Salma walks with me down a set of stairs I didn’t know were in this part of the house, to a courtyard that’s bursting with flowers and bathed in the midday light.

And when we reach the bottom, Taio is there, wearing a top hat and tails the way other men wear baseball hats and sweats.

It is that level of ease, wrapped up in all that masculine grandeur of his.

“Annagret.”

He says my name as if he did not really expect to see me. Or maybe he didn’t think he would see me like this, in a bridal gown with curls in my hair, the sun on my face, and this bizarre urge to go and hold him like we’re—

But we’re not, I caution myself. We’re not anything.
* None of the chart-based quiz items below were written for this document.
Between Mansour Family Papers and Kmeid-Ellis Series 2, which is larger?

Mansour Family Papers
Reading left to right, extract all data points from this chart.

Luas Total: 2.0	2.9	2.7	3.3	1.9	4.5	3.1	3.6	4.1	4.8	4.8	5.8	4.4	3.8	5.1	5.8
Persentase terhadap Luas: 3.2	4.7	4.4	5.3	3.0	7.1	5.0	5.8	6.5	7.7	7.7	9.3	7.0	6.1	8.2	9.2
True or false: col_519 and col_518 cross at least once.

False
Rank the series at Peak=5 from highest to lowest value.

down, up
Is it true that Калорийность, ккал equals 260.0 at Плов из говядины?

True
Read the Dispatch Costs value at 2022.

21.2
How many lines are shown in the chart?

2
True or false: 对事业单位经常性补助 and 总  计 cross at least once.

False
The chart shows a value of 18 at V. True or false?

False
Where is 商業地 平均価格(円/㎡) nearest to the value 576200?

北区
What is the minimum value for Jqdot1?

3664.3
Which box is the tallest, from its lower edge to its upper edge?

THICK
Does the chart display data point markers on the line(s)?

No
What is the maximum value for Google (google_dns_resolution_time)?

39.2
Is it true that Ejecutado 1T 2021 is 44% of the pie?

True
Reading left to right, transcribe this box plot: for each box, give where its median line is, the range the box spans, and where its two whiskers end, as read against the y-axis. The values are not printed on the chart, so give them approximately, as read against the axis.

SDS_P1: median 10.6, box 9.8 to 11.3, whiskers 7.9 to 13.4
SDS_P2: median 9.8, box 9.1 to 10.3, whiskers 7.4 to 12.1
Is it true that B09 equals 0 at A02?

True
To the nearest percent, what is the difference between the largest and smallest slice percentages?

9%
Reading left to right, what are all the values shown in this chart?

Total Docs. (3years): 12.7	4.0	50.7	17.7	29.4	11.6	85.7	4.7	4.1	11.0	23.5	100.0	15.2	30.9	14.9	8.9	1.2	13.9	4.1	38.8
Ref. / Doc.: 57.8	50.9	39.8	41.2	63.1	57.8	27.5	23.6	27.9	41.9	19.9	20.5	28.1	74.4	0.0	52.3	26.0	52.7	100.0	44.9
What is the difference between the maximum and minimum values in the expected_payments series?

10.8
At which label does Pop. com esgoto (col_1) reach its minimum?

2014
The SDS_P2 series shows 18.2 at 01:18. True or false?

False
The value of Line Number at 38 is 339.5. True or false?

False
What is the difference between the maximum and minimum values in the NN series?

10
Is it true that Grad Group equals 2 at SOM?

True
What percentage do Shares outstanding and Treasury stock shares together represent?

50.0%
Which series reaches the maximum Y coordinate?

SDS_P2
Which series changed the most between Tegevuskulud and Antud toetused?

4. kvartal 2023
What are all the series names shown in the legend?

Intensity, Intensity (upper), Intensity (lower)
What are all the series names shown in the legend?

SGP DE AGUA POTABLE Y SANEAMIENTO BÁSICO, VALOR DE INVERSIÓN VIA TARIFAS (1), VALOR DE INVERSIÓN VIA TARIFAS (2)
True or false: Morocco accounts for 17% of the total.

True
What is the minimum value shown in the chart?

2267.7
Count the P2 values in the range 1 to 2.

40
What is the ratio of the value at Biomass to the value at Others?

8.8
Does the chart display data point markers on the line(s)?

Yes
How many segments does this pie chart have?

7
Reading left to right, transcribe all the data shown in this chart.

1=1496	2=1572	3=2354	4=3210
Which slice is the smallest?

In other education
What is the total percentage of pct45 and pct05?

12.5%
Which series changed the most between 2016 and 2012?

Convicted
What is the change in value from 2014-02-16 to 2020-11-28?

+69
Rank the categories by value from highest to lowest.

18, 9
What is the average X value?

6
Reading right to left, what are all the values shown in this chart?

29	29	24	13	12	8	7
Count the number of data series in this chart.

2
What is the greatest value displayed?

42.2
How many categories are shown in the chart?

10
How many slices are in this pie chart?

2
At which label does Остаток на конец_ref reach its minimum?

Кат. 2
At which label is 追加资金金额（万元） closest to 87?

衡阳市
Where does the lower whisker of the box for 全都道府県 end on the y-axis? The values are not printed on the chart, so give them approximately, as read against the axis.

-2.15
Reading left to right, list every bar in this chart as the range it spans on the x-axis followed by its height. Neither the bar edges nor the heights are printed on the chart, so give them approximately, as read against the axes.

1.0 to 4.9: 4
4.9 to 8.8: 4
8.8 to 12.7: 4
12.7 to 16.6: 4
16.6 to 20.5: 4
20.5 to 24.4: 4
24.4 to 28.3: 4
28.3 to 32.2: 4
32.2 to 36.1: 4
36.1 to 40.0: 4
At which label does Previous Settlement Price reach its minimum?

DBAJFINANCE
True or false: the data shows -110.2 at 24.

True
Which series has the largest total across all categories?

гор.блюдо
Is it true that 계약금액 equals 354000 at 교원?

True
We’re getting married for the baby. That’s the reason this is happening.

If I wasn’t pregnant, we would never have met again.

I want to say something funny or cutting to reset this mood. To wipe away that look of reverence in his gaze and make myself feel…well. Not better, but less likely to dissolve into floods of tears here at the bottom of this ancient stair.

Instead, all I can seem to do is smile.

Taio escorts me from the grand house, down a winding path to a sweet little chapel tucked into the hills.

Once we are there, we are greeted by a priest who knows Taio by name.

Salma comes in behind us, accompanied by a man I am fairly sure I last saw doing something of great importance involving the displays of flowers all over the house.

The ceremony is swift, which I am grateful for, despite the reading of Taio’s many formal names and titles. And lovely, which I did not expect. The vows are spoken in English and Spanish, and I find myself laughing, as if this is an act of joy.

I remind myself that it can’t be.

Even though he looks like a dream come true, again.

Still.

It was bad enough in that courtyard, but now, in this small chapel, he’s all I can see.

His wedding suit is a feat of sartorial splendor, and I know, now, that it’s not only the cuts of fabric that exalt him, but the simple fact of his own magnificence.

He is so beautiful that it hurts, and he holds my hands in his so that I hurt, too.

He slides two rings of exquisite beauty onto my finger when it is time, but I can hardly bear to look at them. Because I cannot bear to look away from him.

I feel the weight of his gaze inside of me, as if he is turning me inside out. As if he can see every last part of me, like some kind of searchlight.

“You may kiss your bride, Excelentísimo Senor ,” the priest says, with an encouraging nod.

And Taio does.

He gathers me into his arms. He tilts me back and I find this unforgivable. His hands on me. That simmering gleam in his gaze, his stern mouth. If I didn’t know better, I would think he is something like possessive.

But the true issue is that it feels too much like that night, and this is meant to be reality—

His mouth finds mine, and it’s as if we spiral right back to that enchanted little cottage sitting there on a cliff in France.

Where everything is possible, and we are connected, naked and vulnerable and wide open.

As if I didn’t imagine those things.